我正在使用Microsoft翻译API将一些科学文章翻译成不同的语言。但是,当我翻译带有一些转义的希腊字符和上标文本的句子时,结果与含义不尽相同。例如,这是原始的html文本:
<p>DNA polymerases (Pols) α, ε, and δ<sup class="xref">1</sup><sup>,</sup><sup class="xref">2</sup></p>.
html实体为alpha,epsilon和delta,su标签1,2是此句子的参考。
我用来翻译句子的代码来自MicrosoftTranslator / Text-Translation-API-V3-PHP的示例。
<?php
// NOTE: Be sure to uncomment the following line in your php.ini file.
// ;extension=php_openssl.dll
// **********************************************
// *** Update or verify the following values. ***
// **********************************************
// Replace the subscriptionKey string value with your valid subscription key.
$key = 'ENTER YOUR KEY';
$host = "https://api.cognitive.microsofttranslator.com";
$path = "/translate?api-version=3.0";
// Translate to German and Italian.
$params = "&to=de&textType=html";
$text = '<p>DNA polymerases (Pols) α, ε, and δ<sup class="xref">1</sup><sup>,</sup><sup class="xref">2</sup>. ';
if (!function_exists('com_create_guid')) {
function com_create_guid() {
return sprintf( '%04x%04x-%04x-%04x-%04x-%04x%04x%04x',
mt_rand( 0, 0xffff ), mt_rand( 0, 0xffff ),
mt_rand( 0, 0xffff ),
mt_rand( 0, 0x0fff ) | 0x4000,
mt_rand( 0, 0x3fff ) | 0x8000,
mt_rand( 0, 0xffff ), mt_rand( 0, 0xffff ), mt_rand( 0, 0xffff )
);
}
}
function Translate ($host, $path, $key, $params, $content) {
$headers = "Content-type: application/json\r\n" .
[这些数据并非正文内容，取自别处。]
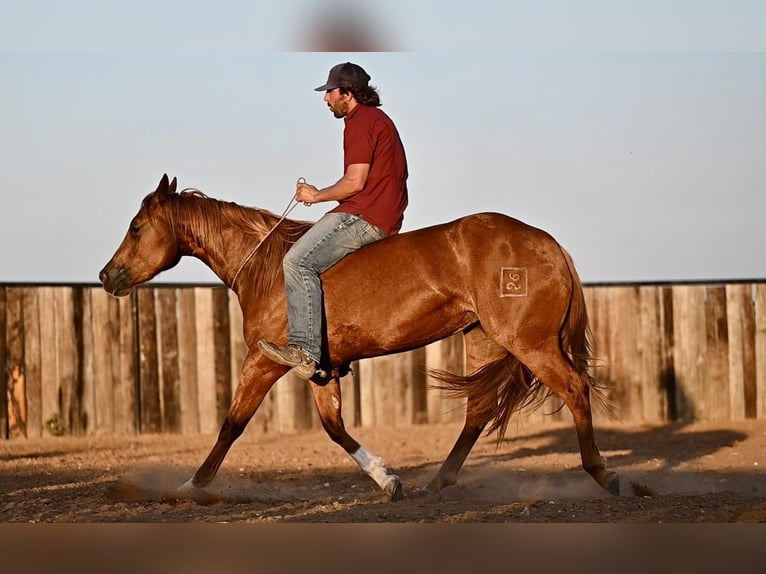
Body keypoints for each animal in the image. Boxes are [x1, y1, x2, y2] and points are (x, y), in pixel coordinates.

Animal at [99, 173, 620, 502]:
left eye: (136, 227)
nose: (107, 276)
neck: (267, 268)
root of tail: (550, 244)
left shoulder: (265, 360)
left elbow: (232, 423)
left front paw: (190, 488)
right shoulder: (321, 369)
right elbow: (335, 429)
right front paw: (389, 481)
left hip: (530, 343)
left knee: (575, 389)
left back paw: (604, 475)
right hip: (484, 340)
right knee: (478, 411)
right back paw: (437, 482)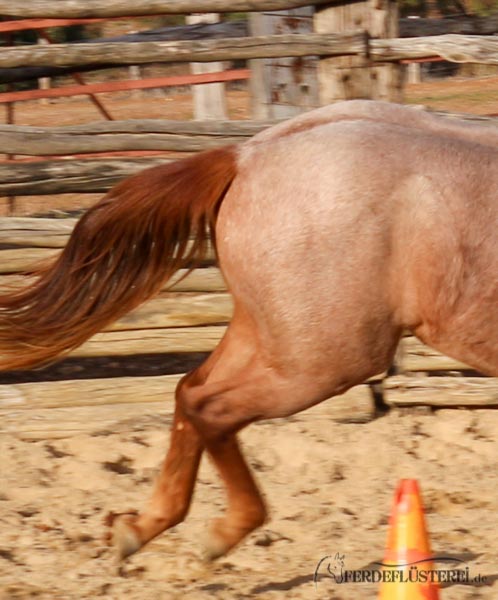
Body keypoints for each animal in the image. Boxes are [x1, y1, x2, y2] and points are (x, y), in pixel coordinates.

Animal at [0, 101, 496, 560]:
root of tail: (246, 155)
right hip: (322, 361)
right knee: (210, 407)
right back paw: (223, 531)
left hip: (266, 335)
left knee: (188, 392)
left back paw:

"Content-length: " . strlen($content) . "\r\n" .
"Ocp-Apim-Subscription-Key: $key\r\n" .
"X-ClientTraceId: " . com_create_guid() . "\r\n";
// NOTE: Use the key 'http' even if you are making an HTTPS request. See:
// http://php.net/manual/en/function.stream-context-create.php
$options = array (
'http' => array (
'header' => $headers,
'method' => 'POST',
'content' => $content
)
);
$context = stream_context_create ($options);
$result = file_get_contents ($host . $path . $params, false, $context);
return $result;
}
$requestBody = array (
array (
'Text' => $text,
),
);
$content = json_encode($requestBody, JSON_UNESCAPED_UNICODE);
$result = Translate ($host, $path, $key, $params, $content);
// Note: We convert result, which is JSON, to and from an object so we can pretty-print it.
// We want to avoid escaping any Unicode characters that result contains. See:
// http://php.net/manual/en/function.json-encode.php
$json = json_encode(json_decode($result), JSON_UNESCAPED_UNICODE | JSON_PRETTY_PRINT);
echo $json;
?>
我已将参数'textType = html'设置为停止翻译HTML标记。
这就是我得到的:
[
{
"detectedLanguage": {
"language": "en",
"score": 0.77
},
"translations": [
{
"text": "<p>DNA-Polymerasen (Pols) α,-, und<sup class=\"xref\"><\/sup>,-1<sup>,<\/sup><sup class=\"xref\">2<\/sup>.",
"to": "de"
}
]
}
]
翻译后聚合酶的名称会丢失,上标标签中的文本也会更改。
然后,我尝试使用文档中提到的class =“ notranslate”包装HTML实体。
$text = '<p>DNA polymerases (Pols) <span class="notranslate">α</span>, <span class="notranslate">ε</span>, and <span class="notranslate">δ</span><sup class="xref">1</sup><sup>,</sup><sup class="xref">2</sup>. ';
翻译后的结果是:
[
{
"detectedLanguage": {
"language": "en",
"score": 1
},
"translations": [
{
"text": "<p>DNA-Polymerasen (Pols <span class=\"notranslate\"> α <\/span>) <span class=\"notranslate\"> ε <\/span>, und <span class=\"notranslate\"> δ <\/span> <sup class=\"xref\">1,2<\/sup><sup><\/sup><sup class=\"xref\"><\/sup>.",
"to": "de"
}
]
}
]
这也改变了句子的含义。
我想知道HTML实体在编码和解码过程中是否发生了变化,但是当我将其翻译成西班牙语时,它的翻译效果很好,而无需使用任何“ notranslate”包装。
有人在翻译过程中遇到相同的问题吗?实际上,在将其迁移到API版本3之前,它运行良好,但是旧版本将在2019年4月之后弃用。